Chapter 11 Annex: Collaborating with Git and GitHub

This chapter is based/adapted on content from Happy Git and GitHub for the useR and Version Control with Git.

11.1 Motivation

In the past, students have reported the difficulty of collaborative work on R code and Rmd files. Student work with RStudio on their local computer, and share their code, report and data files on a shared drive and/or send updates by email. Such a situation may lead to a well known situation, nicely caught by the ‘notFinal.doc’ PhD Comic:

Figure 11.1: The ‘notFinal.doc’ PhD Comic, describing the very real struggle with trying to handle version with file names.

The 'notFinal.doc' [PhD Comic](https://phdcomics.com/comics/archive.php?comicid=1531), describing the very real struggle with trying to handle version with file names.

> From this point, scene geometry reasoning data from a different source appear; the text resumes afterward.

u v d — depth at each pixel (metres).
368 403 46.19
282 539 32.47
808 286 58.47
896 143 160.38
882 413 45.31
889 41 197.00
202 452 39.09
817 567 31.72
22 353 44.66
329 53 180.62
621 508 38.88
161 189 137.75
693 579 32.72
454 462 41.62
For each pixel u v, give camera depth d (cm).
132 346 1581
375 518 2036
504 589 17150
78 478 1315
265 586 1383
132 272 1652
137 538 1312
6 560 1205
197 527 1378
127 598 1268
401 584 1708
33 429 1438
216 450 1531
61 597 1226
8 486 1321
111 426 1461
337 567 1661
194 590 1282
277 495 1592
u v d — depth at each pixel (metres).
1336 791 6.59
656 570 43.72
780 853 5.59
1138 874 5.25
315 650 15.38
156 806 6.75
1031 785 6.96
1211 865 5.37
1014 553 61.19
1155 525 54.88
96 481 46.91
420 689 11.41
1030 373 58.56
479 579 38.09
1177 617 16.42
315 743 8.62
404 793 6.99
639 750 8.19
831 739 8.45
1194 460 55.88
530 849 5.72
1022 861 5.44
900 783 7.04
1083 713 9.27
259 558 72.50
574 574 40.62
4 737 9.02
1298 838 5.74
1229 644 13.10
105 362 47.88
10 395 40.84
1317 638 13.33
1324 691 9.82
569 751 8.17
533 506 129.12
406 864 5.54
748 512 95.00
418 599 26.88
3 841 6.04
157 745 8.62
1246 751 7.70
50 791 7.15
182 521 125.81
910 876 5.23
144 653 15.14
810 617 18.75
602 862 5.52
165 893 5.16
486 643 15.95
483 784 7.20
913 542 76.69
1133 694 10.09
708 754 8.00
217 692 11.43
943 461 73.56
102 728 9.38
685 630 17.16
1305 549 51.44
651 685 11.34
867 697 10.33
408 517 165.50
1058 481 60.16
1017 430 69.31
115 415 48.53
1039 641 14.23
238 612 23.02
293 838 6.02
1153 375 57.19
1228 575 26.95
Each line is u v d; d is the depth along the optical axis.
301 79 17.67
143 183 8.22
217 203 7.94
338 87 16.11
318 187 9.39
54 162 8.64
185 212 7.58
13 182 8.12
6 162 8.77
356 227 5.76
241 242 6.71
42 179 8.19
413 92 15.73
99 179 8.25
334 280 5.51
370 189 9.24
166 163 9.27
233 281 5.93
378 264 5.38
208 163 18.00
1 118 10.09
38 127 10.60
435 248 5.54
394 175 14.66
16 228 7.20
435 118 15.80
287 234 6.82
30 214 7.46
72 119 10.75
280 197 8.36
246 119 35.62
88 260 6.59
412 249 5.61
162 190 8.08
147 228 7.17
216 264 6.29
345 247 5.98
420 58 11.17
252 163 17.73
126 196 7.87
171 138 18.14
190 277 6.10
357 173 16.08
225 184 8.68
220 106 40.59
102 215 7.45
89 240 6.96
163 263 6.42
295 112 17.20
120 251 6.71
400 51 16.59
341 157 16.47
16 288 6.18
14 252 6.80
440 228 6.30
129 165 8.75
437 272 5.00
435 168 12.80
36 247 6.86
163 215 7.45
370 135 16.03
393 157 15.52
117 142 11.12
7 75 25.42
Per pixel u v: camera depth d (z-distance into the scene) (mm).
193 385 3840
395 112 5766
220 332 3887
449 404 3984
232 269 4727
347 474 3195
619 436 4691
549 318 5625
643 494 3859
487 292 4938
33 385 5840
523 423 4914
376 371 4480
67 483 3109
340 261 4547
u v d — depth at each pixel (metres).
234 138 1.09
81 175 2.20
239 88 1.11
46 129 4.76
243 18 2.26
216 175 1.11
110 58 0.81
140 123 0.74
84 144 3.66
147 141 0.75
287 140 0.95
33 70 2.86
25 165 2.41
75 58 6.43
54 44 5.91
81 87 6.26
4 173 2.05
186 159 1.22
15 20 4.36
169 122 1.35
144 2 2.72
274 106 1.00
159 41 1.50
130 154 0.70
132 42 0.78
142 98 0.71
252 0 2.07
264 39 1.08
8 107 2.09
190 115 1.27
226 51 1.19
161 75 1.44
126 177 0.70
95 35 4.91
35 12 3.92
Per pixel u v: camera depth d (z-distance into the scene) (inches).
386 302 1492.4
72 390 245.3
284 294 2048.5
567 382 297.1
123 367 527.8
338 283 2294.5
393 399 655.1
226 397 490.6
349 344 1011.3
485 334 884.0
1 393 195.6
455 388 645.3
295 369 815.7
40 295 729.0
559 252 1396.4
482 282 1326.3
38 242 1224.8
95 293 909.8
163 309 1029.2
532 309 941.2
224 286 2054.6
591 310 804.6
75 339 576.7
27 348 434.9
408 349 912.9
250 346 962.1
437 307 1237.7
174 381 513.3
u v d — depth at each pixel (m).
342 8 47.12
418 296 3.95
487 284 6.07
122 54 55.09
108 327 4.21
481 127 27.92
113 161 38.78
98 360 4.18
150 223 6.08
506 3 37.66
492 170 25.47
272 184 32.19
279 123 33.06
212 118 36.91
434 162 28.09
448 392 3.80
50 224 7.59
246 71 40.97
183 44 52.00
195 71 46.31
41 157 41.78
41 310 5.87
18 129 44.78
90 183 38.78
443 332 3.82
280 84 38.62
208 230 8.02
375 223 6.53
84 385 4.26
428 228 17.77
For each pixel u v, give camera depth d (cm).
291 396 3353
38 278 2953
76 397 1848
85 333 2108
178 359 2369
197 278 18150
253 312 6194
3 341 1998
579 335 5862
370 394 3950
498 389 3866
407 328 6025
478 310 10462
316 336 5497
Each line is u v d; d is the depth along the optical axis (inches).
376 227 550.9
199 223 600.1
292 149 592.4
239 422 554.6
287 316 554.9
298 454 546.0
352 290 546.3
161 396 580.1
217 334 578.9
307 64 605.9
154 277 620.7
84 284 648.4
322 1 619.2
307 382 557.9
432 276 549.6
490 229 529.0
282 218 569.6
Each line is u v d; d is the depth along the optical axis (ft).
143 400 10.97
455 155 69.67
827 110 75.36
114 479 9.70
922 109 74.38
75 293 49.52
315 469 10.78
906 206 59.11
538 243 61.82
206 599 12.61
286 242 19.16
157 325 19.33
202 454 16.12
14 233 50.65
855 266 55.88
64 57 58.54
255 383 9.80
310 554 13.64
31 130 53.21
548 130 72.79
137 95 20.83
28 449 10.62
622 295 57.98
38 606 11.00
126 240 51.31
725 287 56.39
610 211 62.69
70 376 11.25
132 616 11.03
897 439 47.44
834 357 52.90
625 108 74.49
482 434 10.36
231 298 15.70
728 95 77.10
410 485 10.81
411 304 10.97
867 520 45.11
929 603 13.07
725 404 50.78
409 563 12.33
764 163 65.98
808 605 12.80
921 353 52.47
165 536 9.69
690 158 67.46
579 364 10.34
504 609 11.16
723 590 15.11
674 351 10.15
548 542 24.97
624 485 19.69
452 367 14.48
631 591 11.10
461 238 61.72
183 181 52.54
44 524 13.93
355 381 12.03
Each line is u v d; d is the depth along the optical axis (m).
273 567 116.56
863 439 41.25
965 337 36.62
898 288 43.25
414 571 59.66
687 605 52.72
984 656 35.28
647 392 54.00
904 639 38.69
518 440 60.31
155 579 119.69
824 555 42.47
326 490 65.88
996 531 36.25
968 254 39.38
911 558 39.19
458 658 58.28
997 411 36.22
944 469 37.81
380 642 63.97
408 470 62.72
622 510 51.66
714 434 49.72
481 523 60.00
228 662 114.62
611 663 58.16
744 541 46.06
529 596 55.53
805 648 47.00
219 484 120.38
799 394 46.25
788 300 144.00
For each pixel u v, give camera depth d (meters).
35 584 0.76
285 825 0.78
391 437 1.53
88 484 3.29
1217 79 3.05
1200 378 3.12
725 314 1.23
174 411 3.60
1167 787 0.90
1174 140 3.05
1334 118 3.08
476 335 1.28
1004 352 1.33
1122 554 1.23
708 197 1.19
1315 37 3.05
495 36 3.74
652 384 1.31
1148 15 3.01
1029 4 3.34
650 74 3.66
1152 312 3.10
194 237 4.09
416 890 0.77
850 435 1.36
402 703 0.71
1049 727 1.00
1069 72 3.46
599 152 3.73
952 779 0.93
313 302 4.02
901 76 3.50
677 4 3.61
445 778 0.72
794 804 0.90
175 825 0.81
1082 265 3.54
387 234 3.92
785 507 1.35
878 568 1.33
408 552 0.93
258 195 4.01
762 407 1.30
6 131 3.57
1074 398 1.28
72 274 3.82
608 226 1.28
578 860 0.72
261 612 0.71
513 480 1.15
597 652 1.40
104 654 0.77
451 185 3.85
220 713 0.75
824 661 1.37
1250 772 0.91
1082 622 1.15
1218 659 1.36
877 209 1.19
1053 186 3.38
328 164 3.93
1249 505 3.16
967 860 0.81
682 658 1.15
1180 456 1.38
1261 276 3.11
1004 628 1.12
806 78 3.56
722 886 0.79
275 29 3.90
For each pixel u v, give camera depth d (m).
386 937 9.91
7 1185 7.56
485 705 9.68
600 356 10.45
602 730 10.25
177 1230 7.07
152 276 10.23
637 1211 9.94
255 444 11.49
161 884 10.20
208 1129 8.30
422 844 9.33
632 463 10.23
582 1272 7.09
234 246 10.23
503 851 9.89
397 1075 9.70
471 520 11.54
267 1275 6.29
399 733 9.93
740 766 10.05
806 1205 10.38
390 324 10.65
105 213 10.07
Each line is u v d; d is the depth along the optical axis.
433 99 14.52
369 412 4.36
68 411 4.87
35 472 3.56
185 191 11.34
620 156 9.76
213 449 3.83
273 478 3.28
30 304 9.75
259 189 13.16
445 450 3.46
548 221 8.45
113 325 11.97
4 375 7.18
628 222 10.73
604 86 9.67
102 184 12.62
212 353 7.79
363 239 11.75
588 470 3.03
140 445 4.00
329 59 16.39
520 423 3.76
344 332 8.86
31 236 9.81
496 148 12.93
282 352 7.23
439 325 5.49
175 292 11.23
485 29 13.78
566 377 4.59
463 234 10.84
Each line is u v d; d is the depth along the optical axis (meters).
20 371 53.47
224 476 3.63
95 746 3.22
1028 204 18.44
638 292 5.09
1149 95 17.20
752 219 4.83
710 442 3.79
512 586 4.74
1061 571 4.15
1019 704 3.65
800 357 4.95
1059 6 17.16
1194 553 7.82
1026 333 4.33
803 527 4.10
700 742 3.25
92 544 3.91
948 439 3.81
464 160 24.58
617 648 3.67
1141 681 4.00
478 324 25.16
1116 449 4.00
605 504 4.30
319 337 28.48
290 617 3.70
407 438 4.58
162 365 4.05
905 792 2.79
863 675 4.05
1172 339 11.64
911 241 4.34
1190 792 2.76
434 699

The goal of this chapter is to introduce students to ‘version control’, used by data scientists, bioinformaticians and programmers around to world to keep track of changes in code, Rmd reports, or any other (text-based) files, and efficiently collaborate among small and large teams. Version control is also relevant for solo projects, with a single developer, that care about reproducibility and traceability of their code and results.

Although there exist many other version control software, we will focus on Git and GitHub, and these two are widely used.

11.2 Automated version control

Version control records each change (addition, deletion or modification) that is made to a document, thus allowing to rewind back to any version of the document since its creation. These recorded changes can originate from different users that have made independent changes to the same document.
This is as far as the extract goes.